:: Work order ::
If a line of the records contains the string "Fulminant", copy it out.

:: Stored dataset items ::
-*-*-

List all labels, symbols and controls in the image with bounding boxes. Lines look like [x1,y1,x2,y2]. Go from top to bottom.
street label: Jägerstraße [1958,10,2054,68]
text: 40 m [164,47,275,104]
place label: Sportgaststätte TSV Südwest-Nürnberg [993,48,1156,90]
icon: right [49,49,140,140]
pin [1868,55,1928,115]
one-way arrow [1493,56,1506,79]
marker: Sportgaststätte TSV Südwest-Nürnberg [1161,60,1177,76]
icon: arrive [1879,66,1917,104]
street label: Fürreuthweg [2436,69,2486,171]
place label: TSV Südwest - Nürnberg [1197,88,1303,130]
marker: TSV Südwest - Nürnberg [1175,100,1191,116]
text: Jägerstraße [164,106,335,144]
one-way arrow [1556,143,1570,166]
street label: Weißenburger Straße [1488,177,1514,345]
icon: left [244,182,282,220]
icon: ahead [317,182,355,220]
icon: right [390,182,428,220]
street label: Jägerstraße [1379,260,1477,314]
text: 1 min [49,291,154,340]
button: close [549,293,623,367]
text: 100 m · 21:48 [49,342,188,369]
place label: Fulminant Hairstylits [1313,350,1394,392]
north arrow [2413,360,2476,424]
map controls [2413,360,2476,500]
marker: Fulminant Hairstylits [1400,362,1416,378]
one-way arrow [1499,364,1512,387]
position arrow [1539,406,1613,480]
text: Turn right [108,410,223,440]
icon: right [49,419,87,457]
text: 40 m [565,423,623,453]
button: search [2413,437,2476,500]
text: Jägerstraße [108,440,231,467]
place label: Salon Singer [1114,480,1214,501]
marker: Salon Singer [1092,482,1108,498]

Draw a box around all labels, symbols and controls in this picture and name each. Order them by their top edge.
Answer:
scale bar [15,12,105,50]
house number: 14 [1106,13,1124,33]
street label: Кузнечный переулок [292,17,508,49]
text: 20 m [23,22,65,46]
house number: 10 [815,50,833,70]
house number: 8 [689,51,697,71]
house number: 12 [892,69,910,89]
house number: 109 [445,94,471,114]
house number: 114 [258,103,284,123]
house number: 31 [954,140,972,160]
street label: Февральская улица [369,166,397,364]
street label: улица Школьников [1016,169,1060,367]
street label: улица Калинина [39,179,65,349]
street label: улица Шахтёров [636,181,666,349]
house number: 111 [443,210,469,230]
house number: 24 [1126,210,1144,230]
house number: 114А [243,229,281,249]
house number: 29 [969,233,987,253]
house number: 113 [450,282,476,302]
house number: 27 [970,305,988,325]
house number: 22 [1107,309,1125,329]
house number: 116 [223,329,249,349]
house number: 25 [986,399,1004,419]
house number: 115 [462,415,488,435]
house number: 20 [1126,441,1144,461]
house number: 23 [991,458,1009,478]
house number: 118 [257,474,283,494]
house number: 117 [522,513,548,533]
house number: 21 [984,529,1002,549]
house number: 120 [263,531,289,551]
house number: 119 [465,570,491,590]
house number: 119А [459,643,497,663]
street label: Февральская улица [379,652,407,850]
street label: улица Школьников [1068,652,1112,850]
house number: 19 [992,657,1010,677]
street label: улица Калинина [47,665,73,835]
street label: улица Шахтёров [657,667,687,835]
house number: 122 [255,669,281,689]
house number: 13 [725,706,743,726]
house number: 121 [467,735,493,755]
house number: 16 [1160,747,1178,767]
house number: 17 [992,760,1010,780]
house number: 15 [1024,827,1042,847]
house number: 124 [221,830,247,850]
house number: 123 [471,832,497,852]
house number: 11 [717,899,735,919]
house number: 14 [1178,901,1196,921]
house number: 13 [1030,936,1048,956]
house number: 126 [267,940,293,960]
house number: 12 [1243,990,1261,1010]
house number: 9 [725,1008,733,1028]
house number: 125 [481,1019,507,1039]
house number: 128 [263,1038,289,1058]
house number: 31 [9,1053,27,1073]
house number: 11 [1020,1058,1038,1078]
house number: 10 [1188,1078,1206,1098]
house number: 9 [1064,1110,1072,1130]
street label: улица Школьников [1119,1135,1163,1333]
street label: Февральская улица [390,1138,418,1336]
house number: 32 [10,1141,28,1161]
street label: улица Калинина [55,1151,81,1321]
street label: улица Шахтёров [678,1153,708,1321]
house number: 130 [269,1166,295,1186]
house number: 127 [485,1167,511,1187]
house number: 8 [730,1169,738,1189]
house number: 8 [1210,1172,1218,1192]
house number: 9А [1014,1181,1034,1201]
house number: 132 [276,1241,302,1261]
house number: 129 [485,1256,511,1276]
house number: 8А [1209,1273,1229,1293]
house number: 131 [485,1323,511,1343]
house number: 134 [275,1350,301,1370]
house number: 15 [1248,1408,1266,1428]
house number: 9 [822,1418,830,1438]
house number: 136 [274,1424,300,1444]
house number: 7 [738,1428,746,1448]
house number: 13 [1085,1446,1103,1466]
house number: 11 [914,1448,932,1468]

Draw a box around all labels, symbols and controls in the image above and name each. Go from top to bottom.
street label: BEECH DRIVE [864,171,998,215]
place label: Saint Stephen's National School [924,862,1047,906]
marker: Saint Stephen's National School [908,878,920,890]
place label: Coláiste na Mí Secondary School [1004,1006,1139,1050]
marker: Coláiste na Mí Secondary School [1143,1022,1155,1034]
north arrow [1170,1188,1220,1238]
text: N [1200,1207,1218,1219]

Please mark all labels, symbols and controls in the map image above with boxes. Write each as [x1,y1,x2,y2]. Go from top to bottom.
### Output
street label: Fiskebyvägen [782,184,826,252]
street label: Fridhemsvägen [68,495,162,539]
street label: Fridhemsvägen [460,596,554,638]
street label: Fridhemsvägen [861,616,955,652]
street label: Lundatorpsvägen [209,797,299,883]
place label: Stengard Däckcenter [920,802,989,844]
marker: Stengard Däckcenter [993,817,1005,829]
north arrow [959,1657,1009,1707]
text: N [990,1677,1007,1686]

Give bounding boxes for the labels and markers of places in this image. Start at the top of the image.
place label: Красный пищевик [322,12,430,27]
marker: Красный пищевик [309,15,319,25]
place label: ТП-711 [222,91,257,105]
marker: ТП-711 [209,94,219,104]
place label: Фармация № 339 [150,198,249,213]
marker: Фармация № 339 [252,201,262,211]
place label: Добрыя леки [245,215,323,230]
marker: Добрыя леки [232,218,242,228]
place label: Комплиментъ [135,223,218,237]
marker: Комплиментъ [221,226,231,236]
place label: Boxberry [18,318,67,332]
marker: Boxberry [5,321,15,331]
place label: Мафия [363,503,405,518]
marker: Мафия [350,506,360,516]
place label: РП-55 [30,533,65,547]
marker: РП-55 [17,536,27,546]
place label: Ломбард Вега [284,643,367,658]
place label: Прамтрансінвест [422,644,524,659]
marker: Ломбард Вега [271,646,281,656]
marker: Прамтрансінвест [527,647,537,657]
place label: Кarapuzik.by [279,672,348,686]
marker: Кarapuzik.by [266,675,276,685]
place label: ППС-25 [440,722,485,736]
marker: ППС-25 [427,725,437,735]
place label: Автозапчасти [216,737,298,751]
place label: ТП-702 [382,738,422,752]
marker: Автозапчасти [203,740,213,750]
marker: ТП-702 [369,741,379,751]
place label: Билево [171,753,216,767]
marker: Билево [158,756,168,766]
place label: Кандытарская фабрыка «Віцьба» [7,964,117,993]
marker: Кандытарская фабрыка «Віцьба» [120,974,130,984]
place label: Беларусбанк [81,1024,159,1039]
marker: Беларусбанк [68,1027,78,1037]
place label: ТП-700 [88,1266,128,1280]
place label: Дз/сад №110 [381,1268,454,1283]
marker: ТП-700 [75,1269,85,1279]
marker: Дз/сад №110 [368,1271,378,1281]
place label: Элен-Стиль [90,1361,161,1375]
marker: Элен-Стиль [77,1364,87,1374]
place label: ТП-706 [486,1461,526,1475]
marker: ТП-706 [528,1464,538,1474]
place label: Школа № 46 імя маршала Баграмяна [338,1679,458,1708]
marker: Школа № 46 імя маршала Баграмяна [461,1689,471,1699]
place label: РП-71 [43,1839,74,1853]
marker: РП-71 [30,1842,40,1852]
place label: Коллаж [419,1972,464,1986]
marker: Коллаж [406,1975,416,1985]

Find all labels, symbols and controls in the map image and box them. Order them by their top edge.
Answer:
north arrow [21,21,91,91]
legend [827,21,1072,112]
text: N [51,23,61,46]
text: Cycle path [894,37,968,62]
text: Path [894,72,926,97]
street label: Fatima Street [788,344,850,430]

-*-*-

:: Solved problem ::
place label: Fulminant Hairstylits [1313,350,1394,392]
marker: Fulminant Hairstylits [1400,362,1416,378]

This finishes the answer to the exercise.